For homestead exemptions, no mercy for slipups

Article Courtesy of The Herald-Tribune

By Tom Lyons

Published March 25, 2016


Because Irwin Srob applied for and got a homestead exemption on his Sarasota condo, he saved a lot of money over the next 13 years, especially during times when appraised property values were skyrocketing.

But now, that property tax break is costing him far more than he saved. Twice as much.


The retiree just got slammed with a $26,000 bill for unpaid taxes plus fines and interest, based on a claim that he got the exemption improperly.

And he is far from alone.

The exemption severely limited tax appraisal increases that, especially in the real estate boom of the early and mid-2000s, were making taxes spike sharply for non-homestead properties.

And you may recall that because of that spike, some property owners signed up for Florida's homestead exemptions in iffy or unlawful circumstances, often claiming it for houses or condos they only visited seasonally while still living in another state.

A few got caught back then.

Some, who only came here on vacation, took elaborate steps to look, on paper, like new Florida residents. But others didn't even bother to change their voter registration or do much else to support a bogus residency claim.

Some even dared to double dip, continuing to claim something like a homestead exemption in the other state, too, though such primary residence tax breaks known by various names rarely save anywhere near as much money as Florida's exemption.

Recently, 396 property owners in Sarasota County alone have been pegged as offenders, thanks largely to work by a vendor hired to find double dippers and other possible property tax dodgers. More than 445 others are listed as potential cases.

Tax Management Associates, Inc., a North Carolina company, does the work of finding improper homestead claimants. The company works for a cut of what the property appraiser recoups.

Often that is a lot. Srob's bill for $26,436 is nothing unusual, and some are much larger, thanks to the required 15 percent interest and a 50 percent penalties that are tacked on each time the property appraiser confirms that an exemption was improperly acquired.
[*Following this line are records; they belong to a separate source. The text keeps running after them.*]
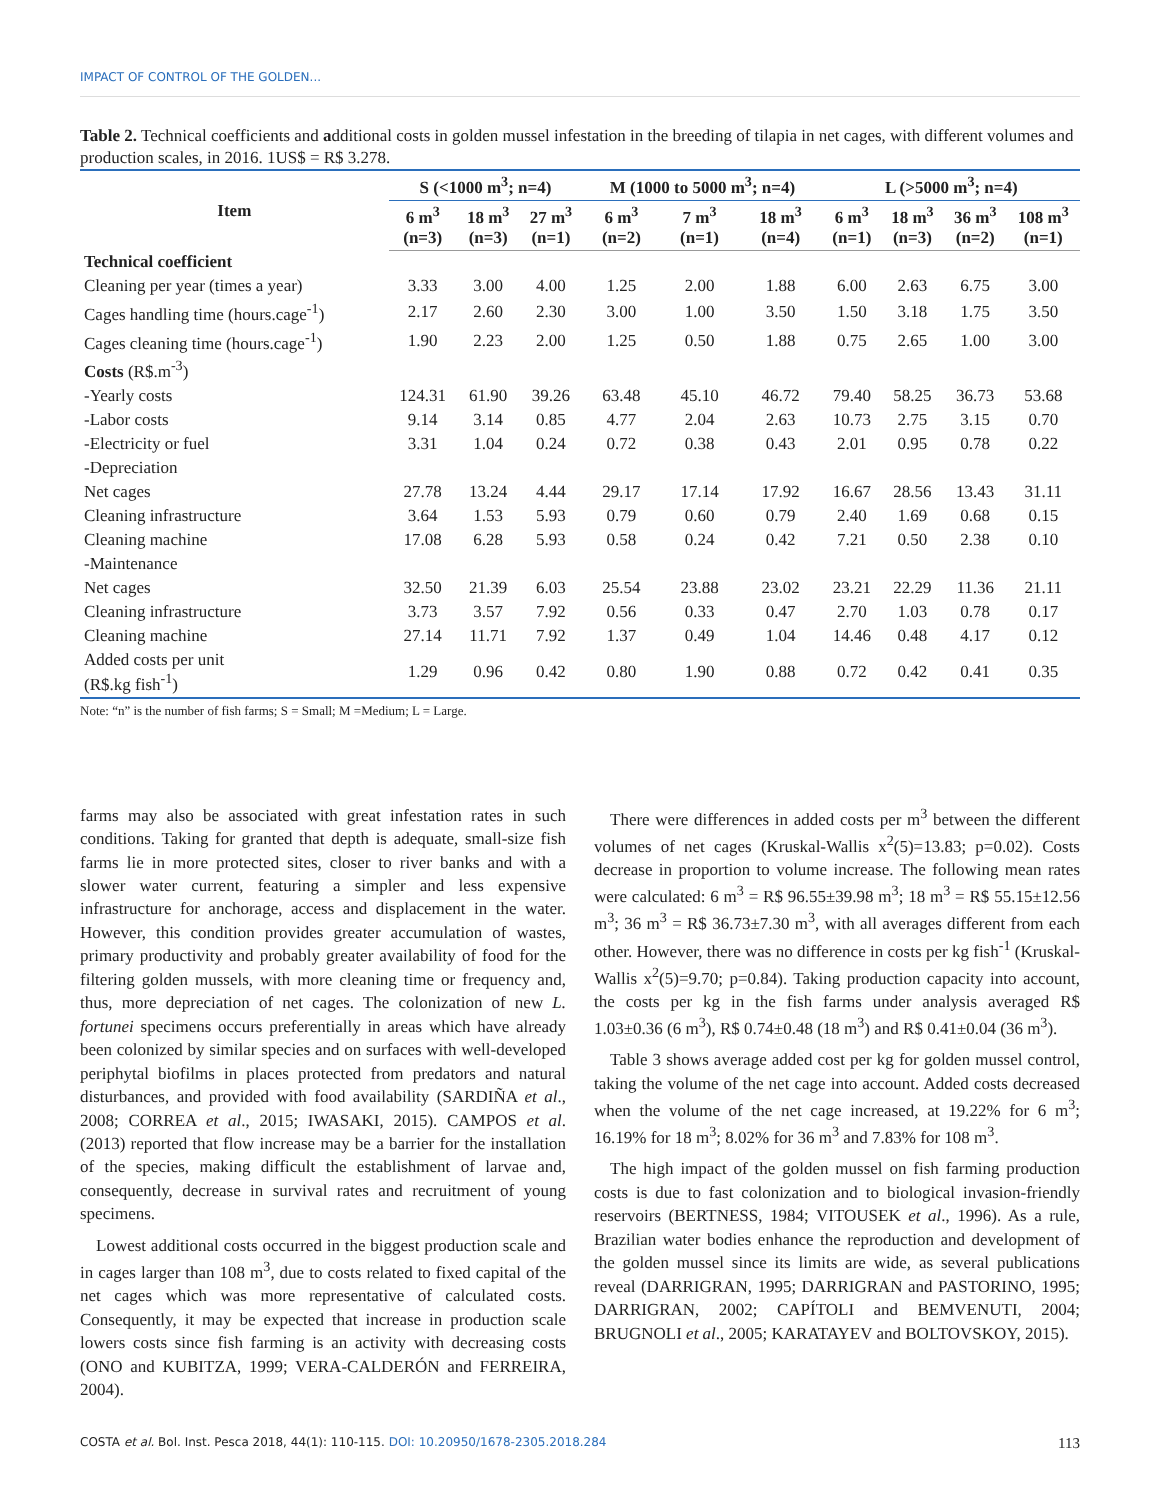IMPACT OF CONTROL OF THE GOLDEN...
Table 2. Technical coefficients and additional costs in golden mussel infestation in the breeding of tilapia in net cages, with different volumes and production scales, in 2016. 1US$ = R$ 3.278.
| Item | S (<1000 m<sup>3</sup>; n=4) | | | M (1000 to 5000 m<sup>3</sup>; n=4) | | | L (>5000 m<sup>3</sup>; n=4) | | | |
| --- | --- | --- | --- | --- | --- | --- | --- | --- | --- | --- |
| | 6 m<sup>3</sup> (n=3) | 18 m<sup>3</sup> (n=3) | 27 m<sup>3</sup> (n=1) | 6 m<sup>3</sup> (n=2) | 7 m<sup>3</sup> (n=1) | 18 m<sup>3</sup> (n=4) | 6 m<sup>3</sup> (n=1) | 18 m<sup>3</sup> (n=3) | 36 m<sup>3</sup> (n=2) | 108 m<sup>3</sup> (n=1) |
| Technical coefficient | | | | | | | | | | |
| Cleaning per year (times a year) | 3.33 | 3.00 | 4.00 | 1.25 | 2.00 | 1.88 | 6.00 | 2.63 | 6.75 | 3.00 |
| Cages handling time (hours.cage<sup>-1</sup>) | 2.17 | 2.60 | 2.30 | 3.00 | 1.00 | 3.50 | 1.50 | 3.18 | 1.75 | 3.50 |
| Cages cleaning time (hours.cage<sup>-1</sup>) | 1.90 | 2.23 | 2.00 | 1.25 | 0.50 | 1.88 | 0.75 | 2.65 | 1.00 | 3.00 |
| Costs (R$.m<sup>-3</sup>) | | | | | | | | | | |
| -Yearly costs | 124.31 | 61.90 | 39.26 | 63.48 | 45.10 | 46.72 | 79.40 | 58.25 | 36.73 | 53.68 |
| -Labor costs | 9.14 | 3.14 | 0.85 | 4.77 | 2.04 | 2.63 | 10.73 | 2.75 | 3.15 | 0.70 |
| -Electricity or fuel | 3.31 | 1.04 | 0.24 | 0.72 | 0.38 | 0.43 | 2.01 | 0.95 | 0.78 | 0.22 |
| -Depreciation | | | | | | | | | | |
| Net cages | 27.78 | 13.24 | 4.44 | 29.17 | 17.14 | 17.92 | 16.67 | 28.56 | 13.43 | 31.11 |
| Cleaning infrastructure | 3.64 | 1.53 | 5.93 | 0.79 | 0.60 | 0.79 | 2.40 | 1.69 | 0.68 | 0.15 |
| Cleaning machine | 17.08 | 6.28 | 5.93 | 0.58 | 0.24 | 0.42 | 7.21 | 0.50 | 2.38 | 0.10 |
| -Maintenance | | | | | | | | | | |
| Net cages | 32.50 | 21.39 | 6.03 | 25.54 | 23.88 | 23.02 | 23.21 | 22.29 | 11.36 | 21.11 |
| Cleaning infrastructure | 3.73 | 3.57 | 7.92 | 0.56 | 0.33 | 0.47 | 2.70 | 1.03 | 0.78 | 0.17 |
| Cleaning machine | 27.14 | 11.71 | 7.92 | 1.37 | 0.49 | 1.04 | 14.46 | 0.48 | 4.17 | 0.12 |
| Added costs per unit (R$.kg fish<sup>-1</sup>) | 1.29 | 0.96 | 0.42 | 0.80 | 1.90 | 0.88 | 0.72 | 0.42 | 0.41 | 0.35 |
Note: “n” is the number of fish farms; S = Small; M =Medium; L = Large.
farms may also be associated with great infestation rates in such conditions. Taking for granted that depth is adequate, small-size fish farms lie in more protected sites, closer to river banks and with a slower water current, featuring a simpler and less expensive infrastructure for anchorage, access and displacement in the water. However, this condition provides greater accumulation of wastes, primary productivity and probably greater availability of food for the filtering golden mussels, with more cleaning time or frequency and, thus, more depreciation of net cages. The colonization of new L. fortunei specimens occurs preferentially in areas which have already been colonized by similar species and on surfaces with well-developed periphytal biofilms in places protected from predators and natural disturbances, and provided with food availability (SARDIÑA et al., 2008; CORREA et al., 2015; IWASAKI, 2015). CAMPOS et al. (2013) reported that flow increase may be a barrier for the installation of the species, making difficult the establishment of larvae and, consequently, decrease in survival rates and recruitment of young specimens.
Lowest additional costs occurred in the biggest production scale and in cages larger than 108 m<sup>3</sup>, due to costs related to fixed capital of the net cages which was more representative of calculated costs. Consequently, it may be expected that increase in production scale lowers costs since fish farming is an activity with decreasing costs (ONO and KUBITZA, 1999; VERA-CALDERÓN and FERREIRA, 2004).
There were differences in added costs per m<sup>3</sup> between the different volumes of net cages (Kruskal-Wallis x<sup>2</sup>(5)=13.83; p=0.02). Costs decrease in proportion to volume increase. The following mean rates were calculated: 6 m<sup>3</sup> = R$ 96.55±39.98 m<sup>3</sup>; 18 m<sup>3</sup> = R$ 55.15±12.56 m<sup>3</sup>; 36 m<sup>3</sup> = R$ 36.73±7.30 m<sup>3</sup>, with all averages different from each other. However, there was no difference in costs per kg fish<sup>-1</sup> (Kruskal-Wallis x<sup>2</sup>(5)=9.70; p=0.84). Taking production capacity into account, the costs per kg in the fish farms under analysis averaged R$ 1.03±0.36 (6 m<sup>3</sup>), R$ 0.74±0.48 (18 m<sup>3</sup>) and R$ 0.41±0.04 (36 m<sup>3</sup>).
Table 3 shows average added cost per kg for golden mussel control, taking the volume of the net cage into account. Added costs decreased when the volume of the net cage increased, at 19.22% for 6 m<sup>3</sup>; 16.19% for 18 m<sup>3</sup>; 8.02% for 36 m<sup>3</sup> and 7.83% for 108 m<sup>3</sup>.
The high impact of the golden mussel on fish farming production costs is due to fast colonization and to biological invasion-friendly reservoirs (BERTNESS, 1984; VITOUSEK et al., 1996). As a rule, Brazilian water bodies enhance the reproduction and development of the golden mussel since its limits are wide, as several publications reveal (DARRIGRAN, 1995; DARRIGRAN and PASTORINO, 1995; DARRIGRAN, 2002; CAPÍTOLI and BEMVENUTI, 2004; BRUGNOLI et al., 2005; KARATAYEV and BOLTOVSKOY, 2015).
COSTA et al. Bol. Inst. Pesca 2018, 44(1): 110-115. DOI: 10.20950/1678-2305.2018.284 113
But are some people getting hammered way too hard for violations that were accidental and maybe questionable and marginal?

Even property appraiser Bill Furst says he has wondered the same thing.

Take Srob's case. He really moved here, he says, and the documents back that up. Though he and his partner still own a barn-like house on Long island where they used to live, Florida has long been their lawful primary residence.

But for several of their Florida years, they did still save a few hundred dollars annually in New York taxes. Despite their official change of address notification, that similar but much smaller New York exemption was never revoked.

The resulting double dipping was accidental, Srob says. And it is New York that was then granting the improper (and much smaller) exemption, not Florida, he says.

But Srob, a retired ad agency employee, says he won't even argue about that. Accident or not, he knows Florida law offers him no choice but to pay back what he saved in Florida taxes during those double-dip years. It hurts, but so be it, he says.

Here is what has him upset: The New York exemption was withdrawn five years ago. For the last five years he has not been double dipping. No one questions his residency here in Sarasota during that time. But yet, he is still being nailed for those years, too, including the usual interest and whopping penalty.

“That doesn't seem right,” Srob said.

Seems like he has a point. But the logical yet brutal argument to the contrary goes like this:

Yes, Srob was legally entitled to a homestead exemption for the past five years, but he didn't apply for one and didn't have one. Period.

True, he thought he had one, and that is why he didn't apply. But all he had was a void and fraudulently obtained exemption granted when he wasn't entitled to it, because he still had that similar but much smaller exemption in New York then. So, too bad.

Got it?

Furst says he has asked Florida's Department of Revenue about the possibility of cutting some slack in some cases, including one in which the tax and penalty bill was higher than the home's current value.

The state's answer is always firm and clear: State law allows property appraisers no wiggle room or negotiating power, he says. Even in cases where the penalty seems out of proportion to an unintentional technical slipup, the full amount has to be billed.

“We have to do it,” Furst said. Mercy is not allowed.

It isn't much help to , Srob but at least Furst sounded just a little apologetic.